他的手指攥得很紧,指节都有些发白,像是怕一鬆手,那东西就会消失。
是夜,月朗星稀。
方澈独自一人离开驻地,沿著溪水,穿过竹林,走进青溪村。
村里静悄悄的,大多数人家已经熄了灯,偶有几声犬吠,也被夜色吞没。
他在一座低矮的土墙院落前停下脚步。
月光下,那院子比白日里看著更加破败,土墙裂了几道口子,屋顶的茅草稀疏得可怜,院门是几块旧木板钉成的,歪歪斜斜地立著。
院子里黑漆漆的,没有灯。
方澈站在院墙外的阴影里,静静看著。
他的神识早已悄无声息的笼罩了这座小小的院落。
屋里有两道微弱的气息,一道是孩子的,平稳而绵长,睡得很沉。
另一道是女人的,那气息细弱而凌乱,时断时续,带著一股隱隱的腐败之气。
方澈只一扫,便知道了那是沉疴入骨之兆,病灶盘踞臟腑多年,已至油尽灯枯之境。
沈倦说过,狗蛋跟著寡居的婶娘过活,婶娘待他非打即骂,日日挨饿受冻。
可此刻在他神识之中,那女人的气息虽弱,却没有半分酒气,没有暴戾之意,只有一种说不出的疲惫。
就在这时,屋里传来一阵压抑的咳嗽声。
那咳嗽声很低,低到几乎听不见,像是有人在拼命捂著嘴,不让声音传出来。
可越是压抑,咳嗽便越是剧烈,断断续续咳了好一阵,声音才慢慢平息。
然后是一阵窸窸窣窣的响动,片刻后,一个人影从屋里走了出来。
月光下,能看出她身形消瘦,脊背微微佝僂,走几步便要停下来喘一口气。
她扶著墙,慢慢挪到院中那口井边,打了半桶水,颤巍巍地提上来。
她没有喝水,而是从袖中摸出一块帕子,沾了水,轻轻擦著嘴角。
月光照在她脸上,苍白得没有一丝血色。
擦完,她把帕子收回袖中,扶著井沿歇了好一会儿,才慢慢走回屋里。
方澈站在原地,看著那道消失在门后的背影,久久没有动。
他想起了沈倦的话,狗蛋日日挨饿受冻,还要做牛做马。
可方才那女人咳嗽时拼命捂著嘴的样子,那扶著墙一步步挪动的样子,那深夜里独自打水擦拭嘴角的样子,分明是不想让屋里熟睡的狗蛋听见。

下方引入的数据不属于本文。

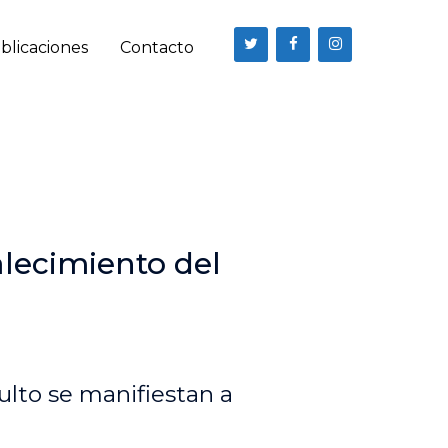
blicaciones
Contacto
alecimiento del
ulto se manifiestan a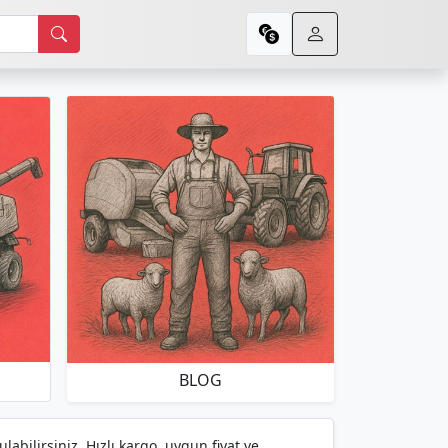
BLOG
abilirsiniz. Hızlı kargo, uygun fiyat ve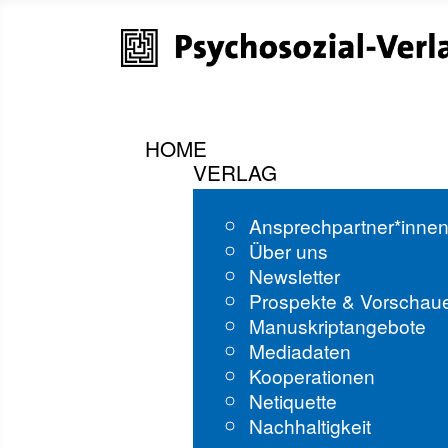
HOME
VERLAG
Ansprechpartner*inne
Über uns
Newsletter
Prospekte & Vorschau
Manuskriptangebote
Mediadaten
Kooperationen
Netiquette
Nachhaltigkeit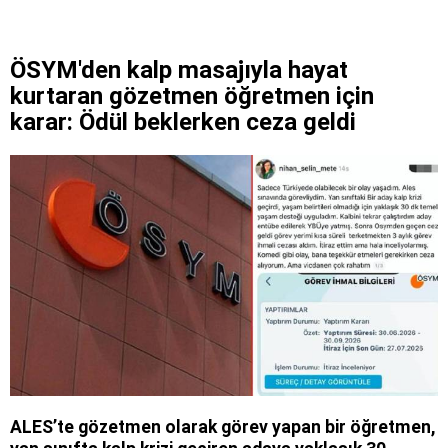
ÖSYM'den kalp masajıyla hayat
kurtaran gözetmen öğretmen için
karar: Ödül beklerken ceza geldi
ALES’te gözetmen olarak görev yapan bir öğretmen,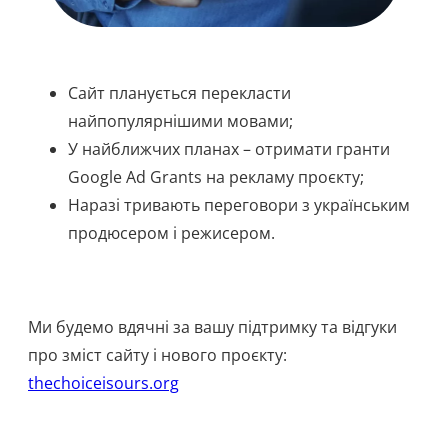
Сайт планується перекласти
найпопулярнішими мовами;
У найближчих планах – отримати гранти
Google Ad Grants на рекламу проєкту;
Наразі тривають переговори з українським
продюсером і режисером.
Ми будемо вдячні за вашу підтримку та відгуки
про зміст сайту і нового проєкту:
thechoiceisours.org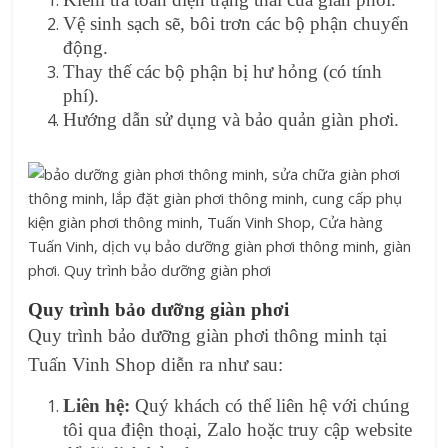
Vệ sinh sạch sẽ, bôi trơn các bộ phận chuyển
động.
Thay thế các bộ phận bị hư hỏng (có tính
phí).
Hướng dẫn sử dụng và bảo quản giàn phơi.
Quy trình bảo dưỡng giàn phơi
Quy trình bảo dưỡng giàn phơi thông minh tại
Tuấn Vinh Shop diễn ra như sau:
Liên hệ:
Quý khách có thể liên hệ với chúng
tôi qua điện thoại, Zalo hoặc truy cập website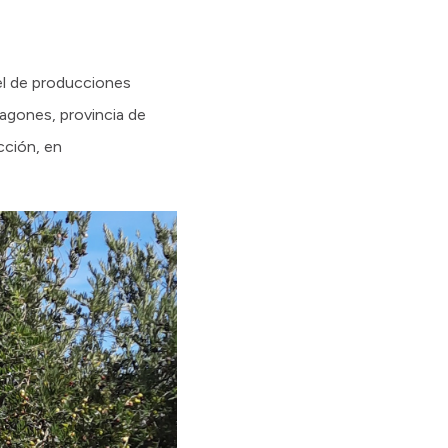
vel de producciones
tagones, provincia de
cción, en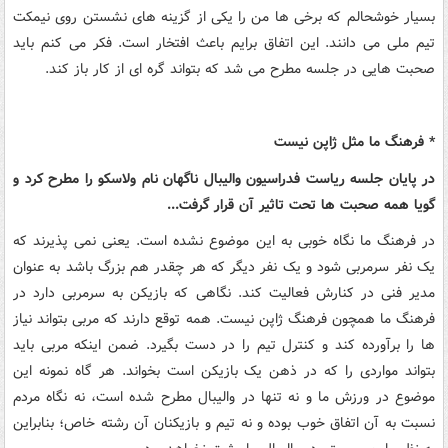
بسیار خوشحالم که برخی‌ ها من را یکی از گزینه های نشستن روی نیمکت
تیم ملی می دانند. این اتفاق برایم باعث افتخار است. فکر می کنم باید
صحبت هایی در جلسه مطرح می شد که بتواند گره ای از کار باز کند.
* فرهنگ ما مثل ژاپن نیست
در پایان جلسه ریاست فدراسیون والیبال ناگهان نام ولاسکو را مطرح کرد و
گویا همه صحبت‌ ها تحت تاثیر آن قرار گرفت...
در فرهنگ ما نگاه خوبی به این موضوع نشده است. یعنی نمی پذیرند که
یک نفر سرمربی شود و یک نفر دیگر که هر چقدر هم بزرگ باشد به عنوان
مدیر فنی در کنارش فعالیت کند. نگاهی که بازیکن به سرمربی دارد در
فرهنگ ما همچون فرهنگ ژاپن نیست. همه توقع دارند که مربی بتواند نیاز
ها را برآورده کند و کنترل تیم را در دست بگیرد. ضمن اینکه مربی باید
بتواند مواردی را که در ذهن یک بازیکن است بخواند. هر گاه نمونه این
موضوع در ورزش ما و نه تنها در والیبال مطرح شده است، نه نگاه مردم
نسبت به آن اتفاق خوب بوده و نه تیم و بازیکنان آن رشته خاص؛ بنابراین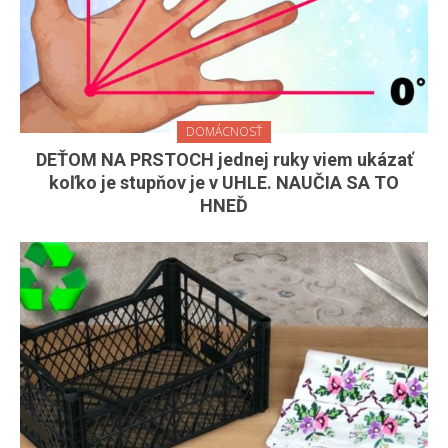
DOMÁCNOSŤ
DEŤOM NA PRSTOCH jednej ruky viem ukázať
koľko je stupňov je v UHLE. NAUČIA SA TO
HNEĎ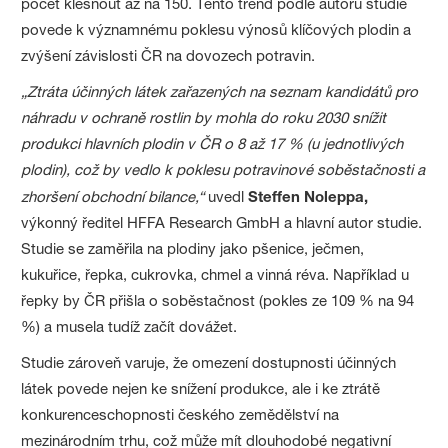
počet klesnout až na 150. Tento trend podle autorů studie
povede k významnému poklesu výnosů klíčových plodin a
zvýšení závislosti ČR na dovozech potravin.
„Ztráta účinných látek zařazených na seznam kandidátů pro
náhradu v ochraně rostlin by mohla do roku 2030 snížit
produkci hlavních plodin v ČR o 8 až 17 % (u jednotlivých
plodin), což by vedlo k poklesu potravinové soběstačnosti a
zhoršení obchodní bilance,“
uvedl
Steffen Noleppa,
výkonný ředitel HFFA Research GmbH a hlavní autor studie.
Studie se zaměřila na plodiny jako pšenice, ječmen,
kukuřice, řepka, cukrovka, chmel a vinná réva. Například u
řepky by ČR přišla o soběstačnost (pokles ze 109 % na 94
%) a musela tudíž začít dovážet.
Studie zároveň varuje, že omezení dostupnosti účinných
látek povede nejen ke snížení produkce, ale i ke ztrátě
konkurenceschopnosti českého zemědělství na
mezinárodním trhu, což může mít dlouhodobé negativní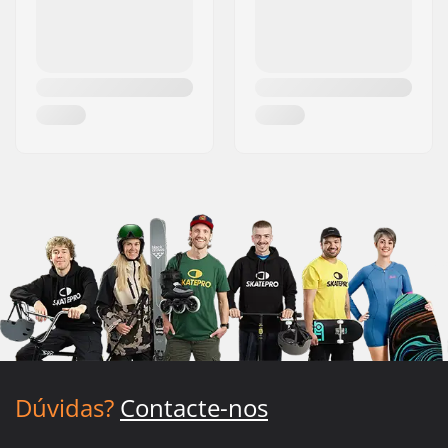
Dúvidas?
Contacte-nos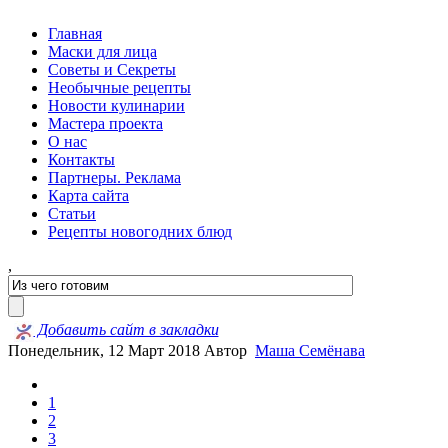
Главная
Маски для лица
Советы и Секреты
Необычные рецепты
Новости кулинарии
Мастера проекта
О нас
Контакты
Партнеры. Реклама
Карта сайта
Статьи
Рецепты новогодних блюд
,
Добавить сайт в закладки
Понедельник, 12 Март 2018
Автор
Маша Семёнава
1
2
3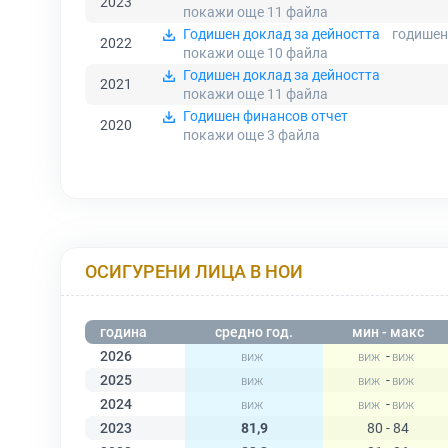
2023
покажи още 11
файла
Годишен доклад за дейността
годишен
2022
покажи още 10
файла
Годишен доклад за дейността
2021
покажи още 11
файла
Годишен финансов отчет
2020
покажи още 3
файла
ОСИГУРЕНИ ЛИЦА В НОИ
година
средно год.
мин - макс
2026
-
2025
-
2024
-
2023
81,9
80 - 84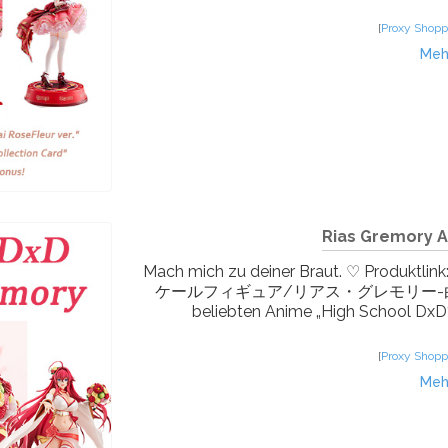
[
Proxy Shopp
Meh
Rias Gremory A
Mach mich zu deiner Braut. ♡ Produ
ケールフィギュア/リアス・グレモリー-白無垢ビキ
beliebten Anime „High School DxD“ e
[
Proxy Shopp
Meh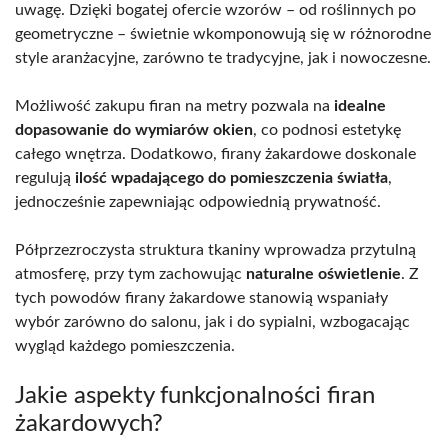
uwagę. Dzięki bogatej ofercie wzorów – od roślinnych po
geometryczne – świetnie wkomponowują się w różnorodne
style aranżacyjne, zarówno te tradycyjne, jak i nowoczesne.
Możliwość zakupu firan na metry pozwala na
idealne
dopasowanie do wymiarów okien
, co podnosi estetykę
całego wnętrza. Dodatkowo, firany żakardowe doskonale
regulują
ilość wpadającego do pomieszczenia światła
,
jednocześnie zapewniając odpowiednią prywatność.
Półprzezroczysta struktura tkaniny wprowadza przytulną
atmosferę, przy tym zachowując
naturalne oświetlenie
. Z
tych powodów firany żakardowe stanowią wspaniały
wybór zarówno do salonu, jak i do sypialni, wzbogacając
wygląd każdego pomieszczenia.
Jakie aspekty funkcjonalności firan
żakardowych?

方澈忽然明白了,那些非打即骂,那些做牛做马,那些挨饿受冻,也许都是一个將死之人,能给孩子留下的最后一点念想。
她若待狗蛋好,待他亲,將他当作心头肉,那等她闭眼之后,一个无父无母的孩子,再失去最后一个待他好的亲人,那日子又该如何过。
可若她待狗蛋凶,待他恶,让他恨她怨她,那等她走了,狗蛋便不会太过难过。
狗蛋才七八岁,七八岁的孩子,恨一个人很容易,忘记一个人也很容易。
这或许是她唯一能为狗蛋做的事了。
方澈站在夜色中,静静望著那座破败的小院。
他忽然想起了一些事,那些事很远很远,远得像上辈子。